(What is expected)
Exclude the pictures and retype the entries as written.

(Data provided)
*****

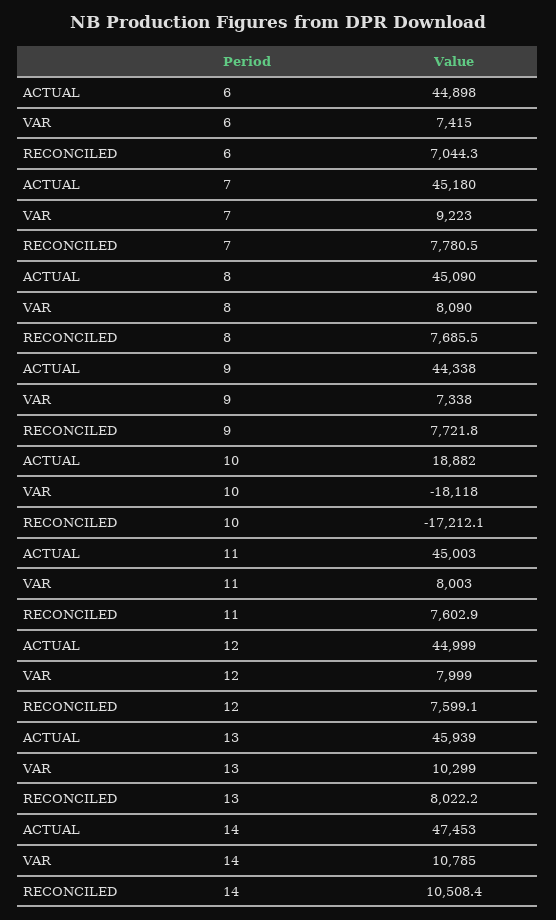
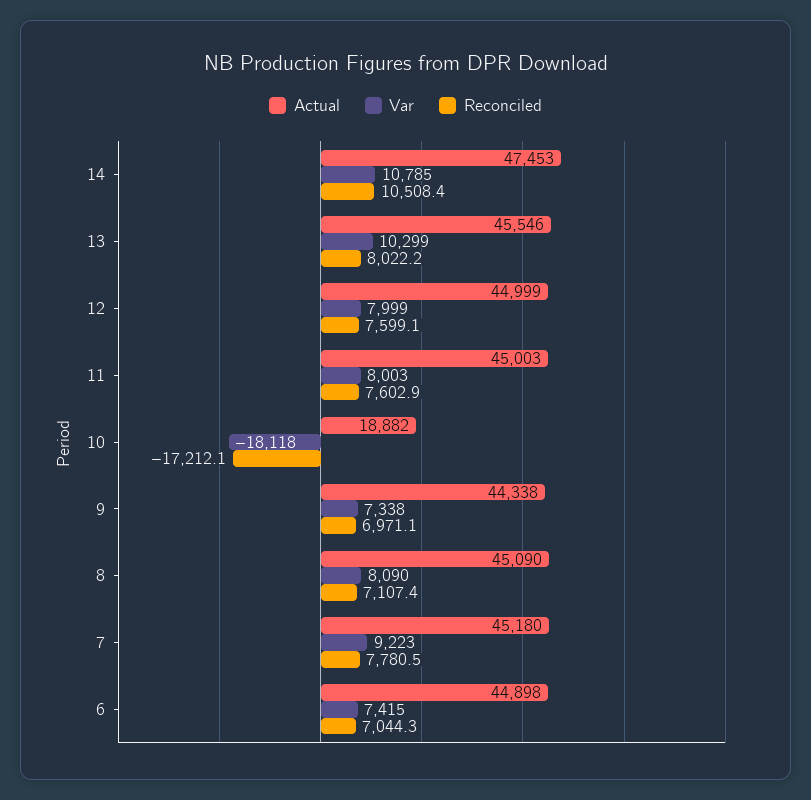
  {
    "ACTUAL": {
      "6": 44898,
      "7": 45180,
      "8": 45090,
      "9": 44338,
      "10": 18882,
      "11": 45003,
      "12": 44999,
-     "13": 45939,
+     "13": 45546,
      "14": 47453
    },
    "VAR": {
      "6": 7415,
      "7": 9223,
      "8": 8090,
      "9": 7338,
      "10": -18118,
      "11": 8003,
      "12": 7999,
      "13": 10299,
      "14": 10785
    },
    "RECONCILED": {
      "6": 7044.3,
      "7": 7780.5,
-     "8": 7685.5,
+     "8": 7107.4,
-     "9": 7721.8,
+     "9": 6971.1,
      "10": -17212.1,
      "11": 7602.9,
      "12": 7599.1,
      "13": 8022.2,
      "14": 10508.4
    }
  }

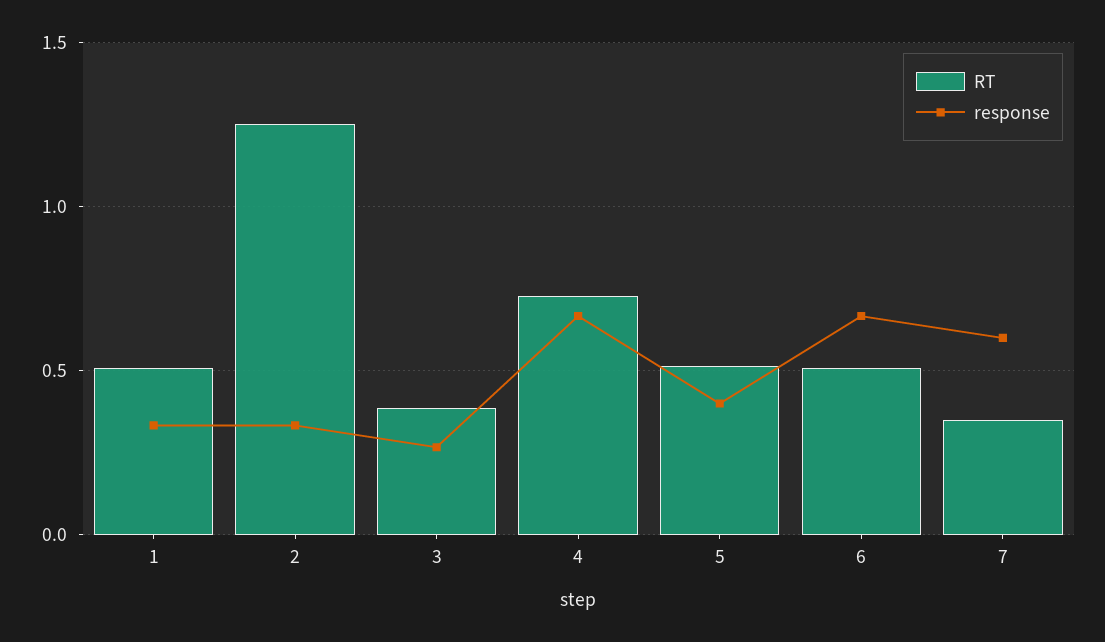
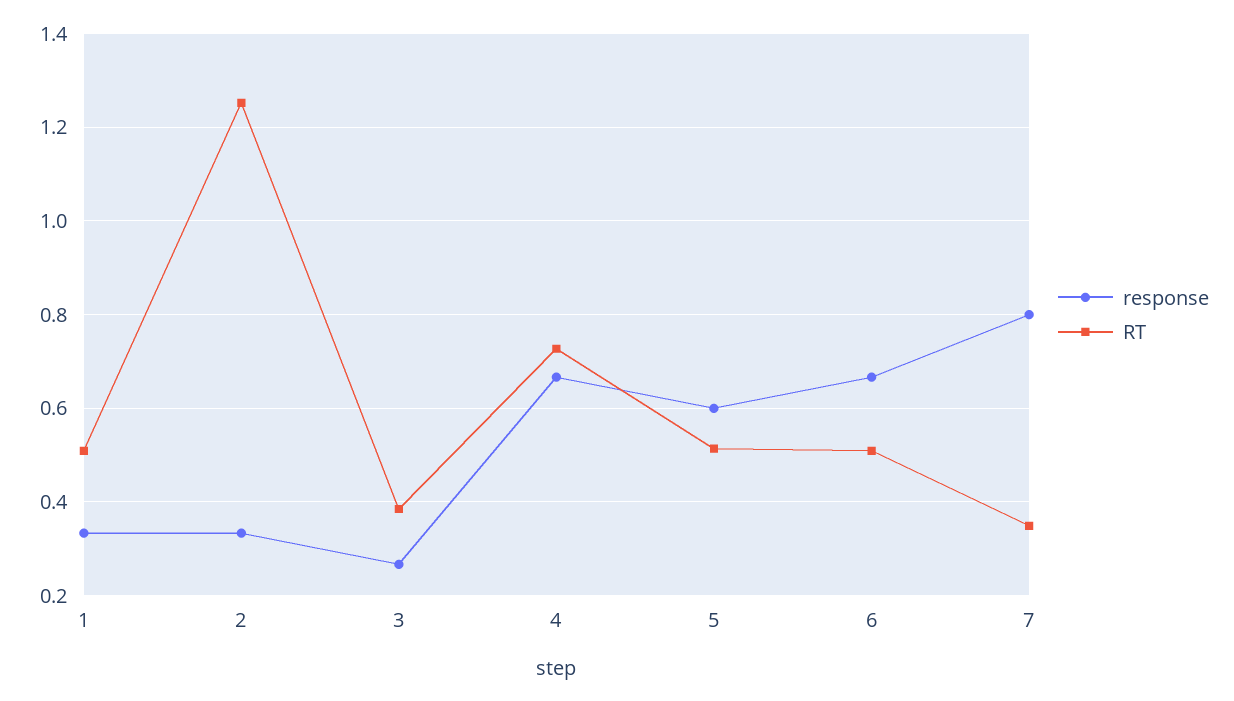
  {
    "RT": {
      "1": 0.5,
      "2": 1.26,
      "3": 0.38,
      "4": 0.72,
      "5": 0.52,
      "6": 0.5,
      "7": 0.34
    },
    "response": {
      "1": 0.34,
      "2": 0.34,
      "3": 0.26,
      "4": 0.66,
-     "5": 0.4,
+     "5": 0.6,
      "6": 0.66,
-     "7": 0.6
+     "7": 0.8
    }
  }

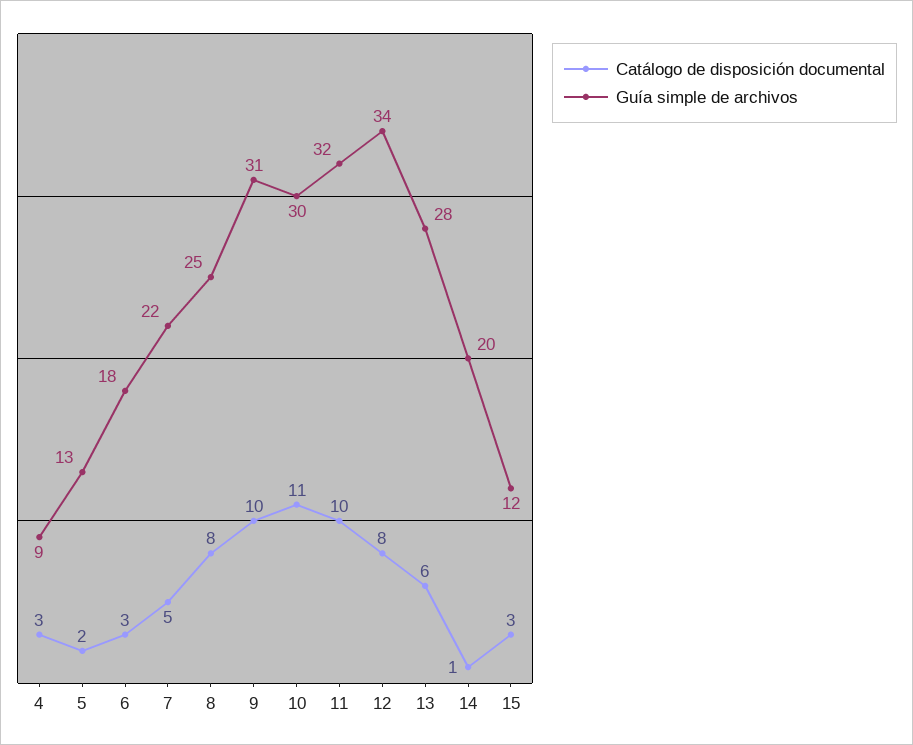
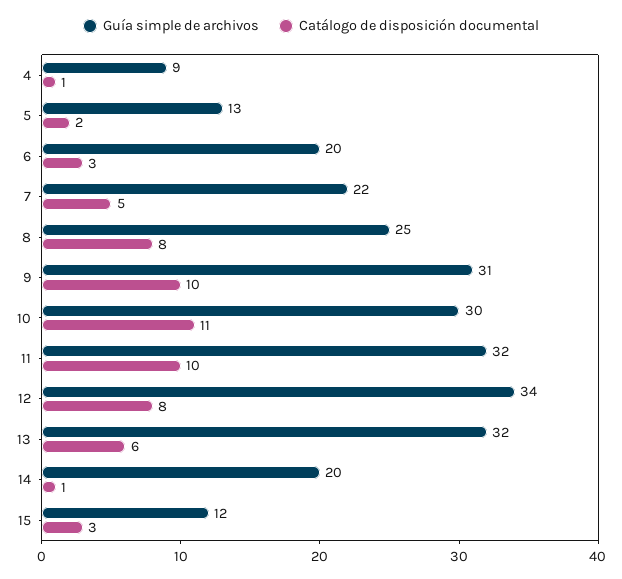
  {
    "Catálogo de disposición documental": {
-     "4": 3,
+     "4": 1,
      "5": 2,
      "6": 3,
      "7": 5,
      "8": 8,
      "9": 10,
      "10": 11,
      "11": 10,
      "12": 8,
      "13": 6,
      "14": 1,
      "15": 3
    },
    "Guía simple de archivos": {
      "4": 9,
      "5": 13,
-     "6": 18,
+     "6": 20,
      "7": 22,
      "8": 25,
      "9": 31,
      "10": 30,
      "11": 32,
      "12": 34,
-     "13": 28,
+     "13": 32,
      "14": 20,
      "15": 12
    }
  }

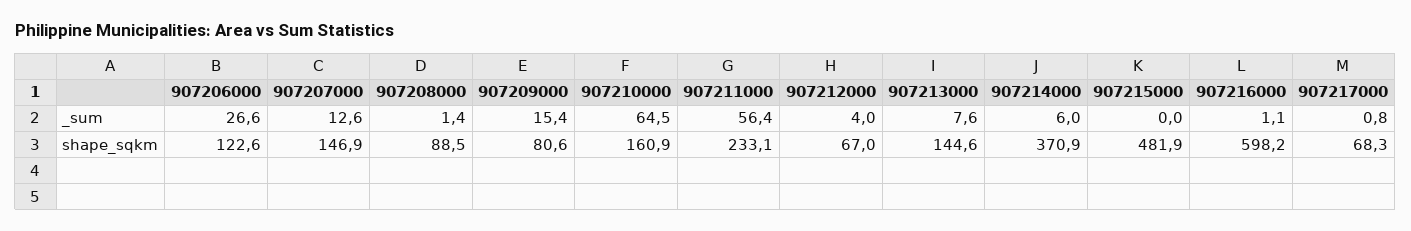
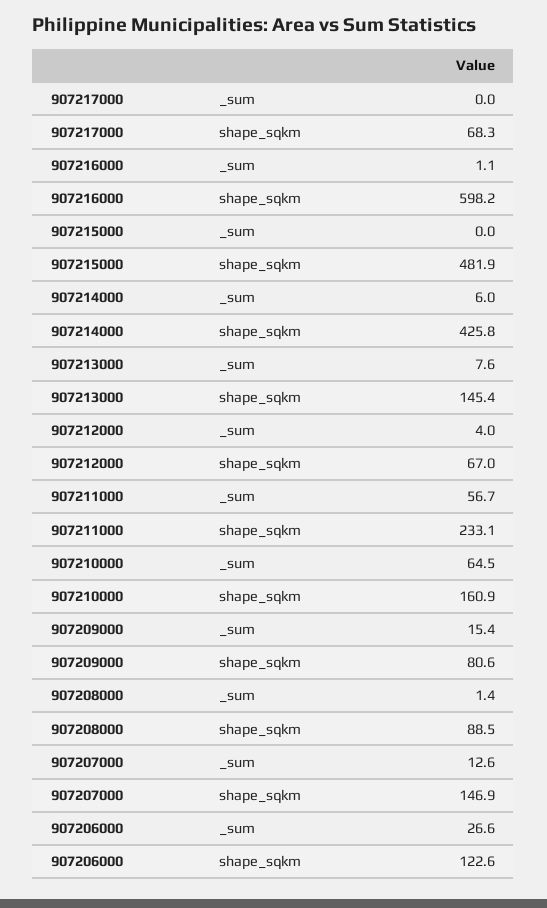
  {
    "907206000": {
      "_sum": 26.6,
      "shape_sqkm": 122.6
    },
    "907207000": {
      "_sum": 12.6,
      "shape_sqkm": 146.9
    },
    "907208000": {
      "_sum": 1.4,
      "shape_sqkm": 88.5
    },
    "907209000": {
      "_sum": 15.4,
      "shape_sqkm": 80.6
    },
    "907210000": {
      "_sum": 64.5,
      "shape_sqkm": 160.9
    },
    "907211000": {
-     "_sum": 56.4,
+     "_sum": 56.7,
      "shape_sqkm": 233.1
    },
    "907212000": {
      "_sum": 4,
      "shape_sqkm": 67
    },
    "907213000": {
      "_sum": 7.6,
-     "shape_sqkm": 144.6
+     "shape_sqkm": 145.4
    },
    "907214000": {
      "_sum": 6,
-     "shape_sqkm": 370.9
+     "shape_sqkm": 425.8
    },
    "907215000": {
      "_sum": 0,
      "shape_sqkm": 481.9
    },
    "907216000": {
      "_sum": 1.1,
      "shape_sqkm": 598.2
    },
    "907217000": {
-     "_sum": 0.8,
+     "_sum": 0,
      "shape_sqkm": 68.3
    }
  }

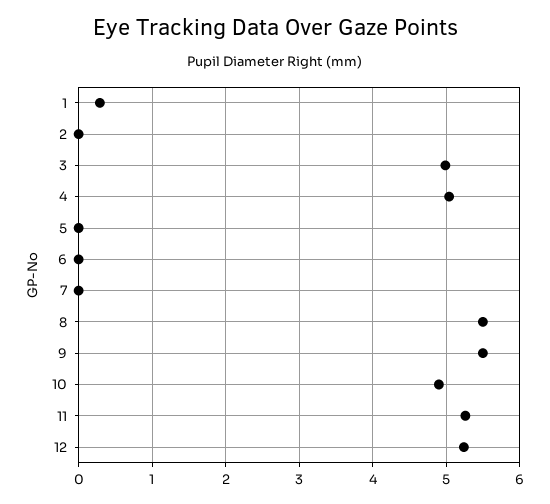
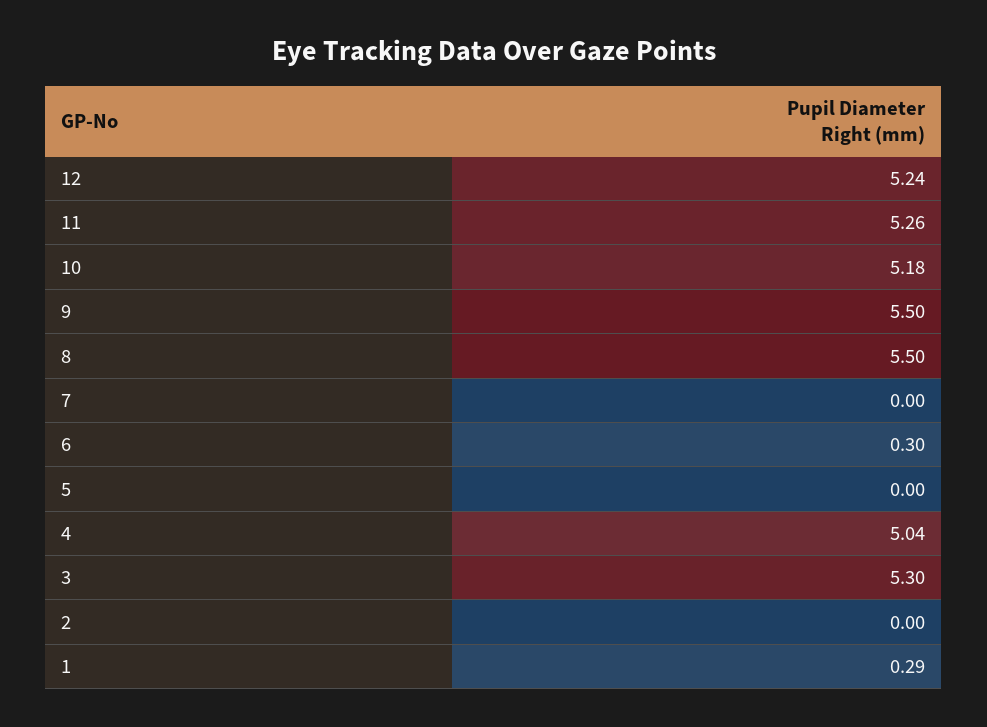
  {
    "1": 0.29,
    "2": 0,
-   "3": 5,
+   "3": 5.3,
    "4": 5.04,
    "5": 0,
-   "6": 0,
+   "6": 0.3,
    "7": 0,
    "8": 5.5,
    "9": 5.5,
-   "10": 4.9,
+   "10": 5.18,
    "11": 5.26,
    "12": 5.24
  }

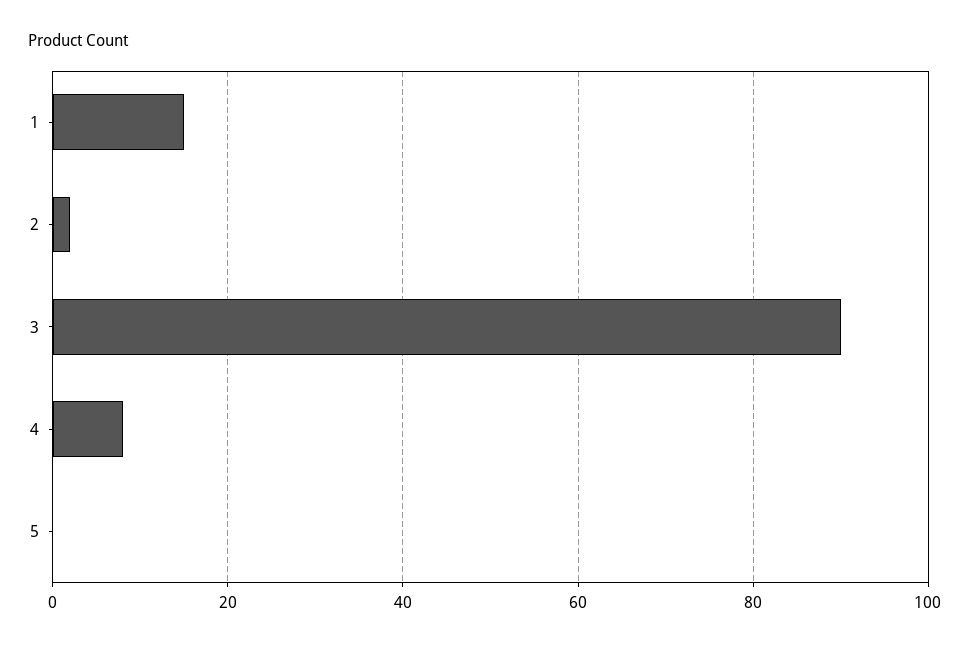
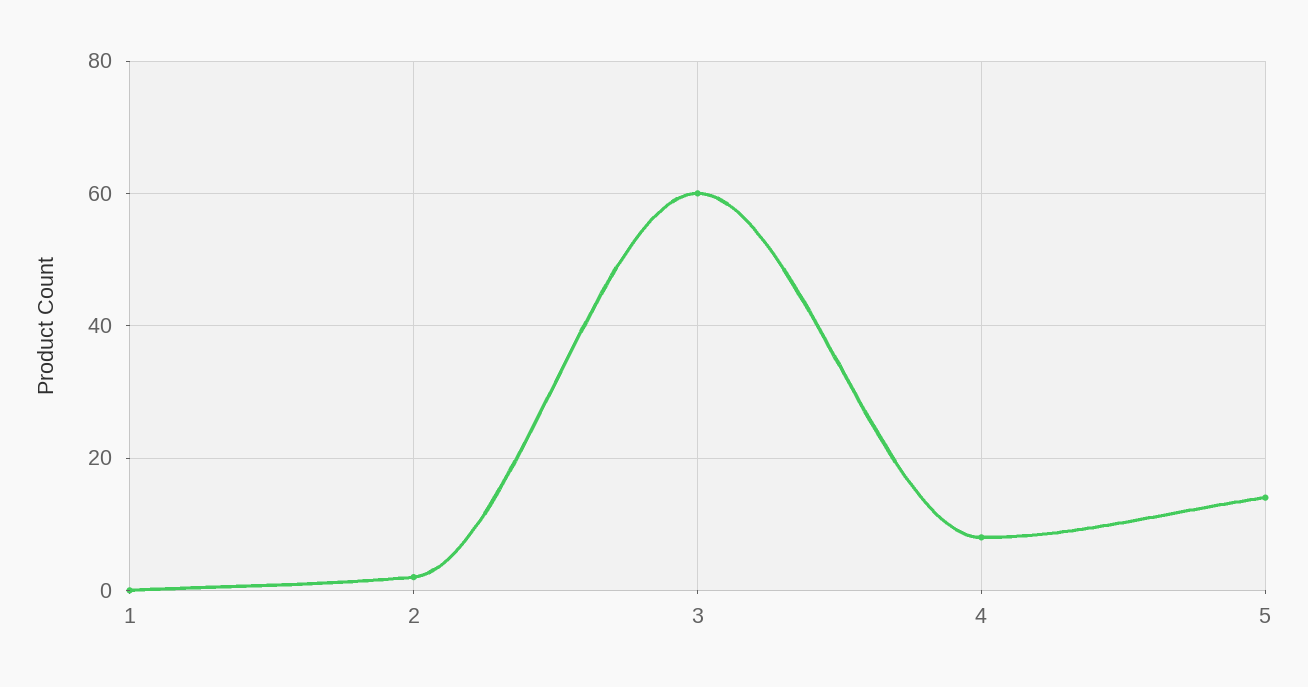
  {
-   "1": 15,
+   "1": 0,
    "2": 0,
-   "3": 90,
+   "3": 60,
    "4": 10,
-   "5": 0
+   "5": 15
  }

*****

(Result below)
  {
    "ACTUAL": {
      "6": 44898,
      "7": 45180,
      "8": 45090,
      "9": 44338,
      "10": 18882,
      "11": 45003,
      "12": 44999,
-     "13": 45939,
+     "13": 45546,
      "14": 47453
    },
    "VAR": {
      "6": 7415,
      "7": 9223,
      "8": 8090,
      "9": 7338,
      "10": -18118,
      "11": 8003,
      "12": 7999,
      "13": 10299,
      "14": 10785
    },
    "RECONCILED": {
      "6": 7044.3,
      "7": 7780.5,
-     "8": 7685.5,
+     "8": 7107.4,
-     "9": 7721.8,
+     "9": 6971.1,
      "10": -17212.1,
      "11": 7602.9,
      "12": 7599.1,
      "13": 8022.2,
      "14": 10508.4
    }
  }

  {
    "RT": {
      "1": 0.5,
      "2": 1.26,
      "3": 0.38,
      "4": 0.72,
      "5": 0.52,
      "6": 0.5,
      "7": 0.34
    },
    "response": {
      "1": 0.34,
      "2": 0.34,
      "3": 0.26,
      "4": 0.66,
-     "5": 0.4,
+     "5": 0.6,
      "6": 0.66,
-     "7": 0.6
+     "7": 0.8
    }
  }

  {
    "Catálogo de disposición documental": {
-     "4": 3,
+     "4": 1,
      "5": 2,
      "6": 3,
      "7": 5,
      "8": 8,
      "9": 10,
      "10": 11,
      "11": 10,
      "12": 8,
      "13": 6,
      "14": 1,
      "15": 3
    },
    "Guía simple de archivos": {
      "4": 9,
      "5": 13,
-     "6": 18,
+     "6": 20,
      "7": 22,
      "8": 25,
      "9": 31,
      "10": 30,
      "11": 32,
      "12": 34,
-     "13": 28,
+     "13": 32,
      "14": 20,
      "15": 12
    }
  }

  {
    "907206000": {
      "_sum": 26.6,
      "shape_sqkm": 122.6
    },
    "907207000": {
      "_sum": 12.6,
      "shape_sqkm": 146.9
    },
    "907208000": {
      "_sum": 1.4,
      "shape_sqkm": 88.5
    },
    "907209000": {
      "_sum": 15.4,
      "shape_sqkm": 80.6
    },
    "907210000": {
      "_sum": 64.5,
      "shape_sqkm": 160.9
    },
    "907211000": {
-     "_sum": 56.4,
+     "_sum": 56.7,
      "shape_sqkm": 233.1
    },
    "907212000": {
      "_sum": 4,
      "shape_sqkm": 67
    },
    "907213000": {
      "_sum": 7.6,
-     "shape_sqkm": 144.6
+     "shape_sqkm": 145.4
    },
    "907214000": {
      "_sum": 6,
-     "shape_sqkm": 370.9
+     "shape_sqkm": 425.8
    },
    "907215000": {
      "_sum": 0,
      "shape_sqkm": 481.9
    },
    "907216000": {
      "_sum": 1.1,
      "shape_sqkm": 598.2
    },
    "907217000": {
-     "_sum": 0.8,
+     "_sum": 0,
      "shape_sqkm": 68.3
    }
  }

  {
    "1": 0.29,
    "2": 0,
-   "3": 5,
+   "3": 5.3,
    "4": 5.04,
    "5": 0,
-   "6": 0,
+   "6": 0.3,
    "7": 0,
    "8": 5.5,
    "9": 5.5,
-   "10": 4.9,
+   "10": 5.18,
    "11": 5.26,
    "12": 5.24
  }

  {
-   "1": 15,
+   "1": 0,
    "2": 0,
-   "3": 90,
+   "3": 60,
    "4": 10,
-   "5": 0
+   "5": 15
  }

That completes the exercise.